Skewed Predictions
Here's what I wanna do today: I will build a program that stores every word frequency of every chapter and stores them in a NumPy array for future loading for testing purposes. I will load all of them into a program and feed it a past paper question and see how well it predicts the topic. Let's do this. I will come back later.
Update 1
Nope! Storing the dictionary as a NumPy array is a bad idea because it doesn't work. It's supposed to store the array. So, the best idea would be to store it as a JSON file so it will have less file size as well can be loaded in other languages as well.
Update 2
Something weird I saw while examining one of the questions. So basically, the questions had a lot of references to electronics but the main question was regarding speed and acceleration. The program predicted that the question comes from the electronics chapter rather than the speed chapter. Interestingly, the score for speed was a little bit less than electronics.

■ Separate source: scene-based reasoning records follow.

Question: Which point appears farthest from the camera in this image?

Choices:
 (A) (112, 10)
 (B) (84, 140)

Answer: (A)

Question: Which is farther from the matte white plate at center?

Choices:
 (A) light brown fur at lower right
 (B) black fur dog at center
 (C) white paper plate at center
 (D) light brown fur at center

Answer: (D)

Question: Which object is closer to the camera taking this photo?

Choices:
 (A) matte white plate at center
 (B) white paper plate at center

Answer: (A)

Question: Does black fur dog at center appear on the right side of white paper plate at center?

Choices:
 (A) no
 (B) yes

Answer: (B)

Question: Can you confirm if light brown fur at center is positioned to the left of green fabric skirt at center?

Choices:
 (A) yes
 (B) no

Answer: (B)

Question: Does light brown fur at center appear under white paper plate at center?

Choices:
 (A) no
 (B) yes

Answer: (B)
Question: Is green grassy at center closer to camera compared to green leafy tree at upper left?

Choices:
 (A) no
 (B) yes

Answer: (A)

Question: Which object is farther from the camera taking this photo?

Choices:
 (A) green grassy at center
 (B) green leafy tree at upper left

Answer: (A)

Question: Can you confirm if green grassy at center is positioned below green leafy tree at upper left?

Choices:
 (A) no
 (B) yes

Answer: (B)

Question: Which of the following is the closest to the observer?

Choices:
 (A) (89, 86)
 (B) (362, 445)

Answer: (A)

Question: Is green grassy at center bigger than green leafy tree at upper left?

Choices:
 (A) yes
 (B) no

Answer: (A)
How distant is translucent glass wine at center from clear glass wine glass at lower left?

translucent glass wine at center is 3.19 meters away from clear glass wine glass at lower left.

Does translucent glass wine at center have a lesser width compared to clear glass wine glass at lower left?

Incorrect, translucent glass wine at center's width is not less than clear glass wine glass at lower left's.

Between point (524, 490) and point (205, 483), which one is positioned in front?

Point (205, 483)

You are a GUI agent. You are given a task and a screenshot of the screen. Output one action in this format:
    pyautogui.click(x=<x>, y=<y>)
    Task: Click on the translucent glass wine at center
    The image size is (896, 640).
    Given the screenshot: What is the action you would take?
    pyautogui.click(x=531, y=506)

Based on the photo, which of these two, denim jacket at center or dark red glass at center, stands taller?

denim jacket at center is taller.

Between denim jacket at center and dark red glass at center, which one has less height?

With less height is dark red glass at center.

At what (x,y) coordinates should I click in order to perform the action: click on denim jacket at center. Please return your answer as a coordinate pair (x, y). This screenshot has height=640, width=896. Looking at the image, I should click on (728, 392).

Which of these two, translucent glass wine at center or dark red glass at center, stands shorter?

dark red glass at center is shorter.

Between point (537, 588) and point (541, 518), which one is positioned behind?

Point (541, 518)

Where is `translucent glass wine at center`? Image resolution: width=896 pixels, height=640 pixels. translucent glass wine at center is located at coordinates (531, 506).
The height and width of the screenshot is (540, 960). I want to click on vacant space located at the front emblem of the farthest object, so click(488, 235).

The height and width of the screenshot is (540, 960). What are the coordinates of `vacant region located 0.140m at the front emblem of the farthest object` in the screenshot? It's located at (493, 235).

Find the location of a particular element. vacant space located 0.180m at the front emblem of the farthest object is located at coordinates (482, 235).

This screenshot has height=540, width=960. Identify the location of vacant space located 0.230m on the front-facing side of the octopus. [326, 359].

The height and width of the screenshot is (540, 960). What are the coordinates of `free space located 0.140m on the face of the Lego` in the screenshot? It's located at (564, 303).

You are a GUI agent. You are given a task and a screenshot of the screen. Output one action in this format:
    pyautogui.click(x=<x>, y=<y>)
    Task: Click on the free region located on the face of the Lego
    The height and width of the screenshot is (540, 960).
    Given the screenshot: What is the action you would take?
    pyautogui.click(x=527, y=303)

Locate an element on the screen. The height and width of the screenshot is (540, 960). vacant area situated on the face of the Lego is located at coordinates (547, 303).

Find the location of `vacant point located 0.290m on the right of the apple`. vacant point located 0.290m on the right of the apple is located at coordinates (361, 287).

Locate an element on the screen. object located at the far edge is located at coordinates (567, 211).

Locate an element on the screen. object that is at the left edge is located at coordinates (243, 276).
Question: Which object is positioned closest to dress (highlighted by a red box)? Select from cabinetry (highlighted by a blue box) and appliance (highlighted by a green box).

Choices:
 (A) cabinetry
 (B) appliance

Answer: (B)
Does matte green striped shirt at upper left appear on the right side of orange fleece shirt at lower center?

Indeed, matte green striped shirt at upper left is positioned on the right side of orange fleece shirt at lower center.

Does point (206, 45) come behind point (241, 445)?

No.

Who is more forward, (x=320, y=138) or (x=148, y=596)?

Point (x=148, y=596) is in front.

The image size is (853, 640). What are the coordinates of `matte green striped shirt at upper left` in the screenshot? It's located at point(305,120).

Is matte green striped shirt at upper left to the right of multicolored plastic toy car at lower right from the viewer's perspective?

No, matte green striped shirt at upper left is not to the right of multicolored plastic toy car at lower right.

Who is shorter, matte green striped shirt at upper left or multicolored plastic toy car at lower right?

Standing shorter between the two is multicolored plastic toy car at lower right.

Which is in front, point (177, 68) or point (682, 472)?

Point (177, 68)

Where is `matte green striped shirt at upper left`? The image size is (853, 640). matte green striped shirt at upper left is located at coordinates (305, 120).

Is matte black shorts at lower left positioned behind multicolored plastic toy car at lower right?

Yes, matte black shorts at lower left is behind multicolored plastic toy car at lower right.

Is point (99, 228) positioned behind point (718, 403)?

I think what must have happened is that the word frequency of one of the words from the question was crazy high in electronics which skewed the final results but the number of words found in the speed chapter was higher than in the electronics chapter. I think I will make some changes in the program to take into account the occurrences as well.
The system works. Well, not perfect but good enough for the first phase.
It crashes a lot too because it's got encoding issues with the pdf processor which I do not know how to solve at the moment. Maybe I will find something in the future.